White House Urges North Korea to Resume Nuclear Talks

The White House said Wednesday that North Korea's nuclear initiative is a threat to world peace and urged the secretive regime in Pyongyang (search) to resume talks aimed at ending the program.

"North Korea's nuclear program and nuclear weapons programs and its past and continuing proliferation activities are a threat to global peace and security," White House press secretary Scott McClellan said. "North Korea's actions underscore the importance of moving forward through the six-party talks."

McClellan, however, would not comment on a published report that said that based on scientific testing, U.S. intelligence agencies and government scientists believe that North Korea sold processed uranium to Libya (search). He said he would not discuss intelligence matters.

McClellan urged North Korea to return to the six-party talks soon. He said two members of the National Security Council (search) staff recently traveled to several Asian capitals to discuss ways to restart the negotiations.

"We put forward a proposal at the last round of talks," he said. "We believe it addresses the concerns of all parties involved in those decisions. We believe that the proposal is the way forward to finding a peaceful, diplomatic solution to the nuclear issue in North Korea."

"The proposal and the six-party process is the best way for North Korea to address the concerns of the international community and to end its international isolation," he said.

According to a report in The New York Times Wednesday editions, the scientific finding supports earlier clues that the dictatorship exported fuel for atomic weapons.

Government officials in Washington are trying to determine whether North Korea has sold uranium, an ingredient necessary for atomic weapons, to other countries, including Iran and Syria. So far, there is no evidence of that.

The Times reported that international inspectors tested nearly two tons of uranium material that Libya surrendered to the United States last year when it dismantled its nuclear program. The material, uranium hexafluroide, can be converted into bomb fuel.

An unnamed official at the Oak Ridge National Laboratory (search) in Tennessee, where extensive testing was performed in recent months, told the Times, "with a certainty of 90 percent of better, this stuff's from North Korea."

Experts said the findings advance the West's understanding of North Korea's uranium program.
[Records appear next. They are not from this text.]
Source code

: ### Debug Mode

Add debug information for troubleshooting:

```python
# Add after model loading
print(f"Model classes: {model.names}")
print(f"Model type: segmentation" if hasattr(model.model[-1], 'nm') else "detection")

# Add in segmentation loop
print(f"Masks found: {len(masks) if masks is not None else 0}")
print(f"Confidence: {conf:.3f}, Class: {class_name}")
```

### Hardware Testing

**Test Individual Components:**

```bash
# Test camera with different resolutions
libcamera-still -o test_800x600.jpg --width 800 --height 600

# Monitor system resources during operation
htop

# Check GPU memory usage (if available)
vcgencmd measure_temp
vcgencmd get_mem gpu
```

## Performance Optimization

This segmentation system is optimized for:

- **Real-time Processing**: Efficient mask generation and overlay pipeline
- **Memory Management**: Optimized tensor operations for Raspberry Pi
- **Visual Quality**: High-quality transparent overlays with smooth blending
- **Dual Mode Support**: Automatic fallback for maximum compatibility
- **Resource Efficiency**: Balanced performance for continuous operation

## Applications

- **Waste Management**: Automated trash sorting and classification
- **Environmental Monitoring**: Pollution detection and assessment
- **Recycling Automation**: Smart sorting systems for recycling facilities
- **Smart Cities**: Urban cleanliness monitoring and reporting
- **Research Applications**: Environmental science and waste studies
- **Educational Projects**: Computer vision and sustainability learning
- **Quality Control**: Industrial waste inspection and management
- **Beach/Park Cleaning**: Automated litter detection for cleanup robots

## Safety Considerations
"It means the North Koreans have built a facility to process uranium," Leonard S. Specter, the deputy director of the Center for Nonproliferation Studies at the Monterey Institute in California, told the Times. "And it raises the disturbing prospect that they've now made enough of it to feel comfortable selling some."

Nuclear intelligence experts said they compared samples of the Libyan uranium with samples from other countries by matching uranium isotopes.

They concluded that the uranium had to have come from North Korea.